▸ **DATA EXCERPTS**
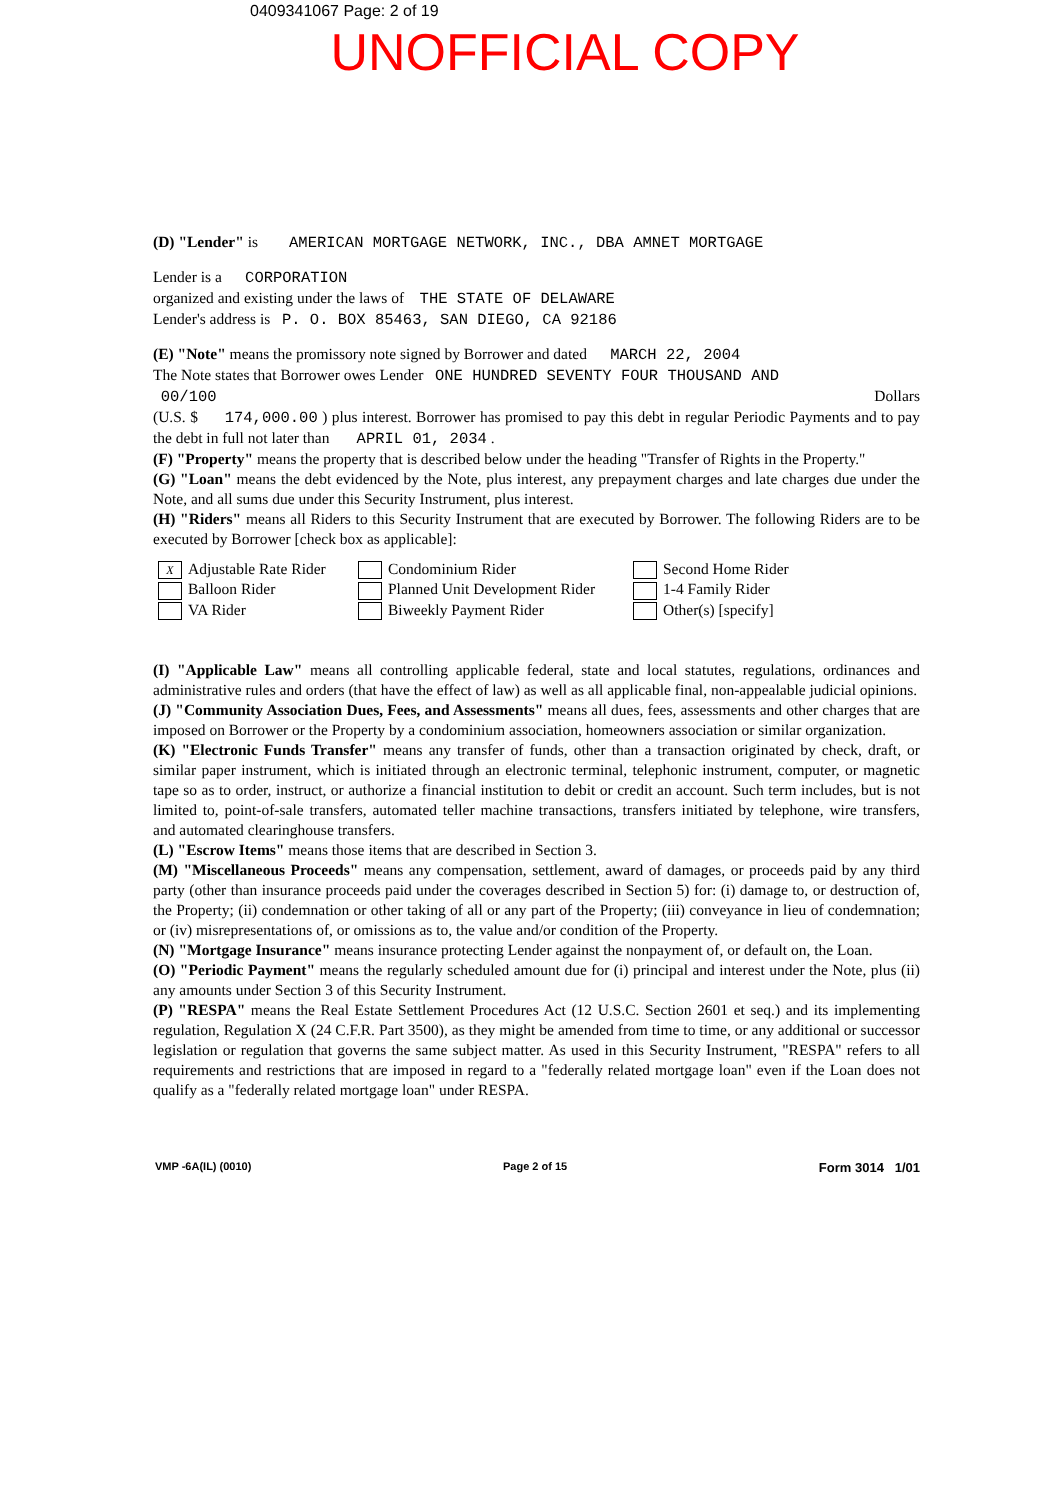0409341067 Page: 2 of 19
UNOFFICIAL COPY
(D) "Lender" is AMERICAN MORTGAGE NETWORK, INC., DBA AMNET MORTGAGE
Lender is a CORPORATION
organized and existing under the laws of THE STATE OF DELAWARE
Lender's address is P. O. BOX 85463, SAN DIEGO, CA 92186
(E) "Note" means the promissory note signed by Borrower and dated MARCH 22, 2004
The Note states that Borrower owes Lender ONE HUNDRED SEVENTY FOUR THOUSAND AND
00/100 Dollars
(U.S. $ 174,000.00 ) plus interest. Borrower has promised to pay this debt in regular Periodic Payments and to pay the debt in full not later than APRIL 01, 2034 .
(F) "Property" means the property that is described below under the heading "Transfer of Rights in the Property."
(G) "Loan" means the debt evidenced by the Note, plus interest, any prepayment charges and late charges due under the Note, and all sums due under this Security Instrument, plus interest.
(H) "Riders" means all Riders to this Security Instrument that are executed by Borrower. The following Riders are to be executed by Borrower [check box as applicable]:
X Adjustable Rate Rider
Balloon Rider
VA Rider
Condominium Rider
Planned Unit Development Rider
Biweekly Payment Rider
Second Home Rider
1-4 Family Rider
Other(s) [specify]
(I) "Applicable Law" means all controlling applicable federal, state and local statutes, regulations, ordinances and administrative rules and orders (that have the effect of law) as well as all applicable final, non-appealable judicial opinions.
(J) "Community Association Dues, Fees, and Assessments" means all dues, fees, assessments and other charges that are imposed on Borrower or the Property by a condominium association, homeowners association or similar organization.
(K) "Electronic Funds Transfer" means any transfer of funds, other than a transaction originated by check, draft, or similar paper instrument, which is initiated through an electronic terminal, telephonic instrument, computer, or magnetic tape so as to order, instruct, or authorize a financial institution to debit or credit an account. Such term includes, but is not limited to, point-of-sale transfers, automated teller machine transactions, transfers initiated by telephone, wire transfers, and automated clearinghouse transfers.
(L) "Escrow Items" means those items that are described in Section 3.
(M) "Miscellaneous Proceeds" means any compensation, settlement, award of damages, or proceeds paid by any third party (other than insurance proceeds paid under the coverages described in Section 5) for: (i) damage to, or destruction of, the Property; (ii) condemnation or other taking of all or any part of the Property; (iii) conveyance in lieu of condemnation; or (iv) misrepresentations of, or omissions as to, the value and/or condition of the Property.
(N) "Mortgage Insurance" means insurance protecting Lender against the nonpayment of, or default on, the Loan.
(O) "Periodic Payment" means the regularly scheduled amount due for (i) principal and interest under the Note, plus (ii) any amounts under Section 3 of this Security Instrument.
(P) "RESPA" means the Real Estate Settlement Procedures Act (12 U.S.C. Section 2601 et seq.) and its implementing regulation, Regulation X (24 C.F.R. Part 3500), as they might be amended from time to time, or any additional or successor legislation or regulation that governs the same subject matter. As used in this Security Instrument, "RESPA" refers to all requirements and restrictions that are imposed in regard to a "federally related mortgage loan" even if the Loan does not qualify as a "federally related mortgage loan" under RESPA.
VMP -6A(IL) (0010) Page 2 of 15 Form 3014 1/01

▸ **TASK DETAILS**
Would you copy all the material exactly, dropping the pictures?

▸ **EXERCISE SOLUTION**
0409341067 Page: 2 of 19
UNOFFICIAL COPY
(D) "Lender" is AMERICAN MORTGAGE NETWORK, INC., DBA AMNET MORTGAGE
Lender is a CORPORATION
organized and existing under the laws of THE STATE OF DELAWARE
Lender's address is P. O. BOX 85463, SAN DIEGO, CA 92186
(E) "Note" means the promissory note signed by Borrower and dated MARCH 22, 2004
The Note states that Borrower owes Lender ONE HUNDRED SEVENTY FOUR THOUSAND AND
00/100 Dollars
(U.S. $ 174,000.00 ) plus interest. Borrower has promised to pay this debt in regular Periodic Payments and to pay the debt in full not later than APRIL 01, 2034 .
(F) "Property" means the property that is described below under the heading "Transfer of Rights in the Property."
(G) "Loan" means the debt evidenced by the Note, plus interest, any prepayment charges and late charges due under the Note, and all sums due under this Security Instrument, plus interest.
(H) "Riders" means all Riders to this Security Instrument that are executed by Borrower. The following Riders are to be executed by Borrower [check box as applicable]:
X Adjustable Rate Rider
Balloon Rider
VA Rider
Condominium Rider
Planned Unit Development Rider
Biweekly Payment Rider
Second Home Rider
1-4 Family Rider
Other(s) [specify]
(I) "Applicable Law" means all controlling applicable federal, state and local statutes, regulations, ordinances and administrative rules and orders (that have the effect of law) as well as all applicable final, non-appealable judicial opinions.
(J) "Community Association Dues, Fees, and Assessments" means all dues, fees, assessments and other charges that are imposed on Borrower or the Property by a condominium association, homeowners association or similar organization.
(K) "Electronic Funds Transfer" means any transfer of funds, other than a transaction originated by check, draft, or similar paper instrument, which is initiated through an electronic terminal, telephonic instrument, computer, or magnetic tape so as to order, instruct, or authorize a financial institution to debit or credit an account. Such term includes, but is not limited to, point-of-sale transfers, automated teller machine transactions, transfers initiated by telephone, wire transfers, and automated clearinghouse transfers.
(L) "Escrow Items" means those items that are described in Section 3.
(M) "Miscellaneous Proceeds" means any compensation, settlement, award of damages, or proceeds paid by any third party (other than insurance proceeds paid under the coverages described in Section 5) for: (i) damage to, or destruction of, the Property; (ii) condemnation or other taking of all or any part of the Property; (iii) conveyance in lieu of condemnation; or (iv) misrepresentations of, or omissions as to, the value and/or condition of the Property.
(N) "Mortgage Insurance" means insurance protecting Lender against the nonpayment of, or default on, the Loan.
(O) "Periodic Payment" means the regularly scheduled amount due for (i) principal and interest under the Note, plus (ii) any amounts under Section 3 of this Security Instrument.
(P) "RESPA" means the Real Estate Settlement Procedures Act (12 U.S.C. Section 2601 et seq.) and its implementing regulation, Regulation X (24 C.F.R. Part 3500), as they might be amended from time to time, or any additional or successor legislation or regulation that governs the same subject matter. As used in this Security Instrument, "RESPA" refers to all requirements and restrictions that are imposed in regard to a "federally related mortgage loan" even if the Loan does not qualify as a "federally related mortgage loan" under RESPA.
VMP -6A(IL) (0010) Page 2 of 15 Form 3014 1/01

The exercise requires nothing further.